Neuroplasticity confirms we can adjust maladaptive patterns and rewire our brains in a way that best serves our physical, emotional, and mental health. Adaptive strategies can replace problematic or unhelpful patterns with repetitive practice. Psychoneuroimmunology and interpersonal neurobiology emphasize the importance of paying mindful attention to the inner workings of how we move through pleasant, neutral and unpleasant experiences.
This workshop will incorporate modern neuroscience and the science of mindfulness to inform practical, evidence-based applications for managing stress, creating time for worthwhile self-care, and improving intra- and interpersonal relating. In it, we will cover:
- “Psychological safety” – what it is, why it’s essential, and how to create it for a functional (vs. dysfunctional) workplace
- How to cope in the midst of feeling anxious, or even powerless, over what’s outside of your control
- What are mind states and what is essence?

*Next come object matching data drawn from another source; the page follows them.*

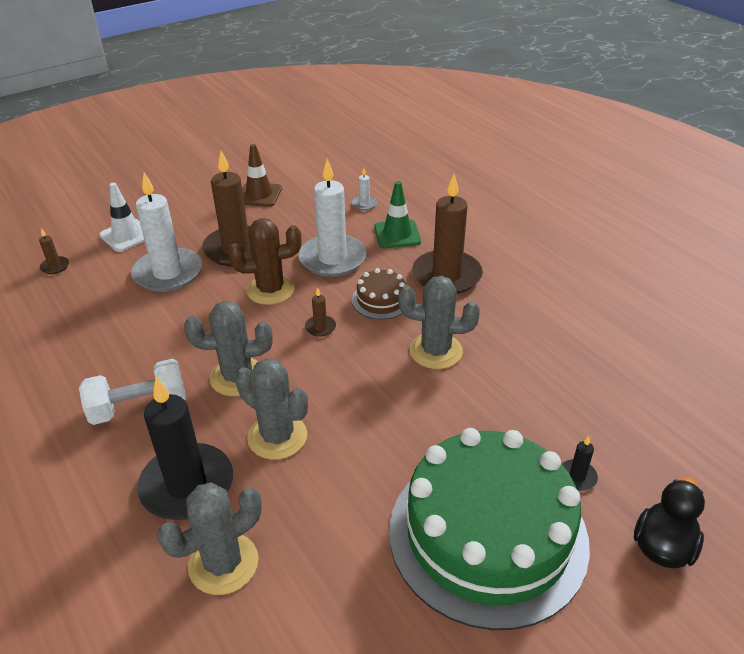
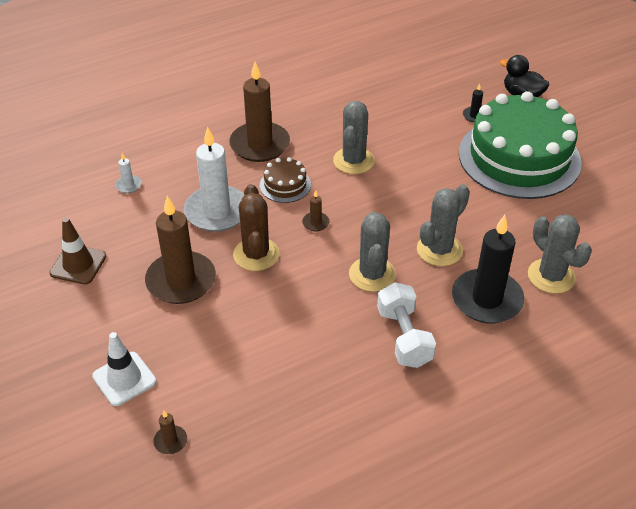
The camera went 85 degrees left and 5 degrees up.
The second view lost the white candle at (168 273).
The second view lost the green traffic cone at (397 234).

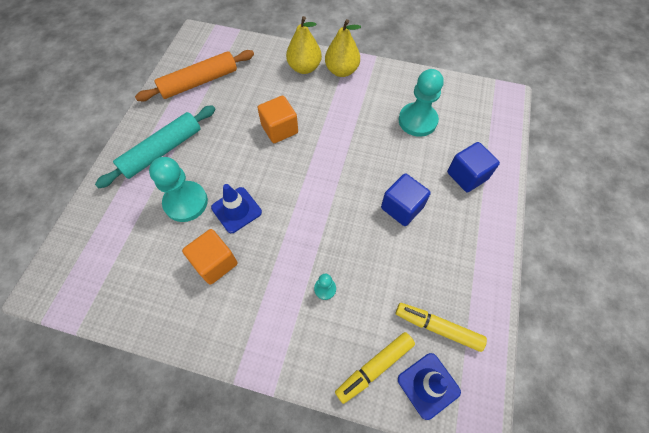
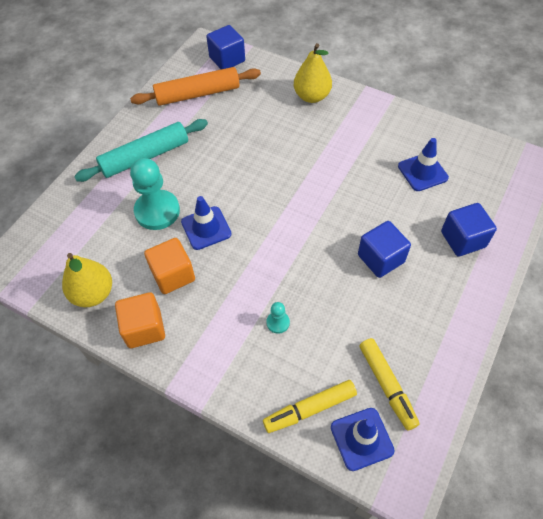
The camera went 15 degrees right and 5 degrees down.
The orange cube ended up elsewhere, having gone from (279 129) to (144 328).
The yellow pear ended up elsewhere, having gone from (342 71) to (93 293).
The yellow marker at (437 327) ended up facing another way, 150 degrees counterclockwise from before.
Where the turquoise pawn stood at (417 121), the blue traffic cone came to stand at (422 172).
The second view gained the blue cube at (227 59).

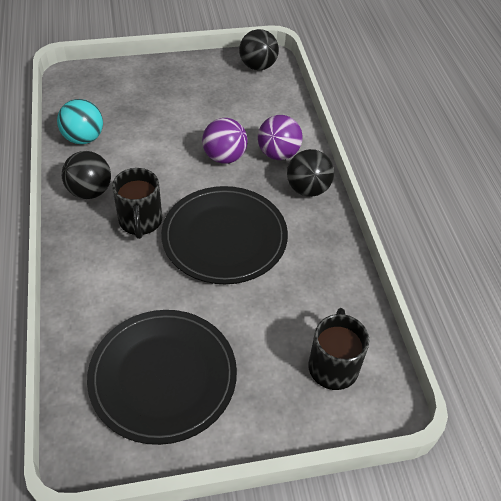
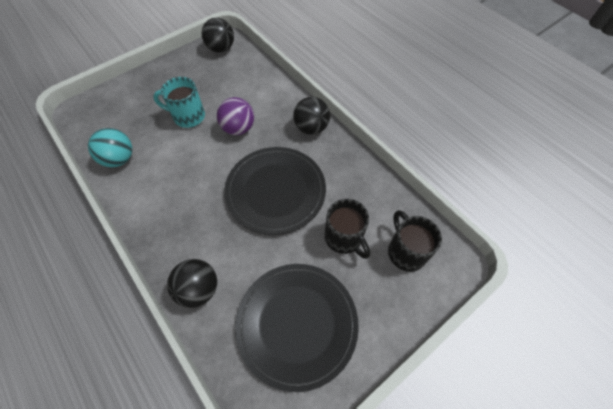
The camera went 25 degrees left and 10 degrees up.
The black ball ended up elsewhere, having gone from (90 191) to (199 289).
The black mug ended up elsewhere, having gone from (140 222) to (344 238).
The second view lost the purple ball at (278 154).
The second view gained the turquoise mug at (188 116).

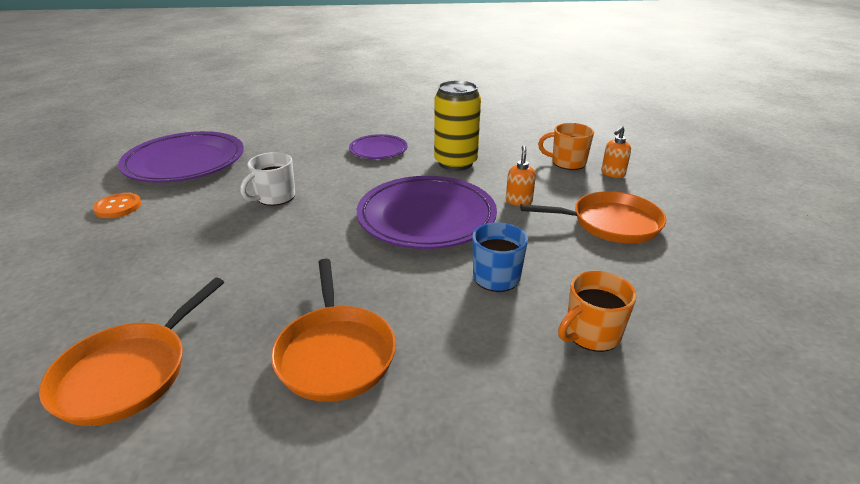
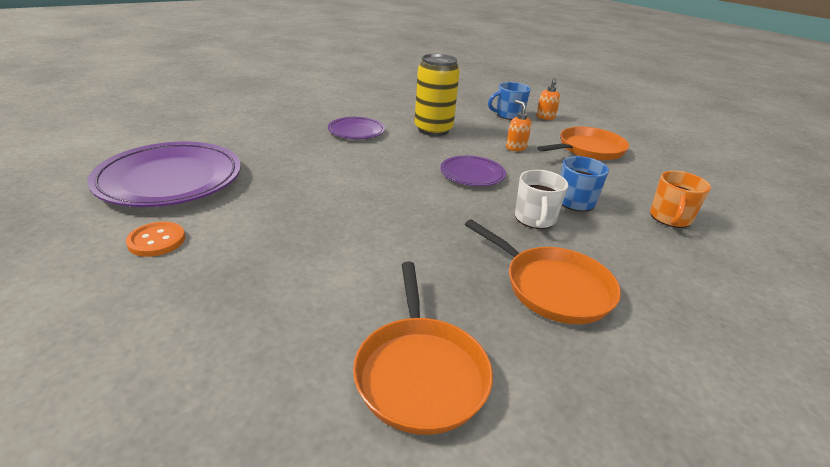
The camera went 35 degrees left and 0 degrees up.
The white mug ended up elsewhere, having gone from (275 197) to (535 219).
The size of the purple plate at (426 218) changed by a factor of 0.53.
What was the orange mug at (567 163) turned into the blue mug at (508 115).

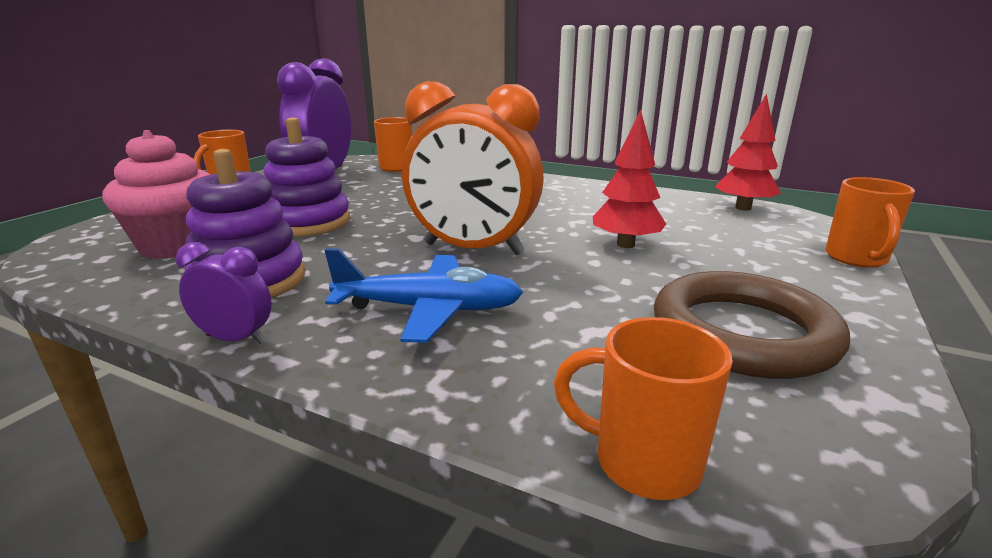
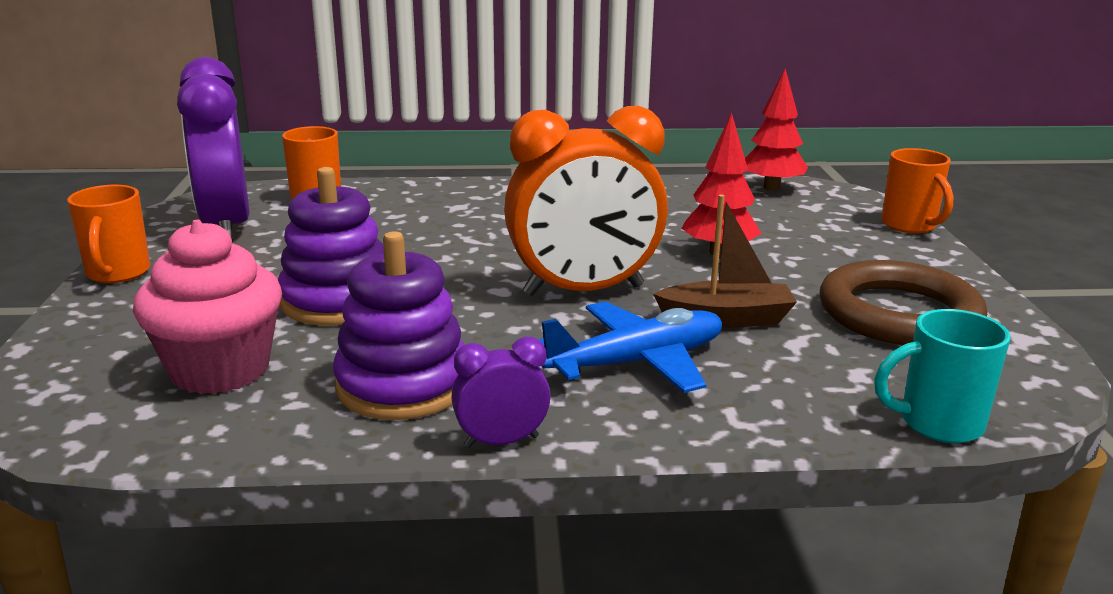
The camera went 30 degrees left and 0 degrees up.
What was the orange mug at (642 462) turned into the turquoise mug at (937 424).
The second view gained the brown boat at (726 319).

- Renouncing “judging, comparing, and fixing” mind states
- Attending to your well-being from the inside out
- Revisiting imposter syndrome – how to work with self-doubt and/or comparative judgement
- Relational health in tense settings
- Identifying, interrupting, and changing patterns that contribute to frustration or unease
No annoying or awkward icebreakers included! Ultimately, the purpose of this workshop is to empower you to experience greater satisfaction in the interconnection of your professional and personal lives.
Anna Rapson is credentialed as a Clinical Social Worker and Marriage and Family Therapist, as well as a Certified Mindfulness Teacher. She’s worked in mental health for 25 years, and as a clinician for 20. She says her true passion has been to accompany people through the thick trenches of life’s inevitable struggles, but optional suffering, in our shared humanity. In her own version of work-life balance, Anna currently works in private practice with adults, couples and small groups, and as an adjunct instructor at Miles Community College in Miles City, MT. She also presents on wellness topics in professional and community settings. Additionally, as a mother to a young adult and teen daughters, sustainable self-care measures are a must! Anna is an avid practitioner and proponent for evidence-based practices that enhance a sense of purpose, fulfillment, joy and ease.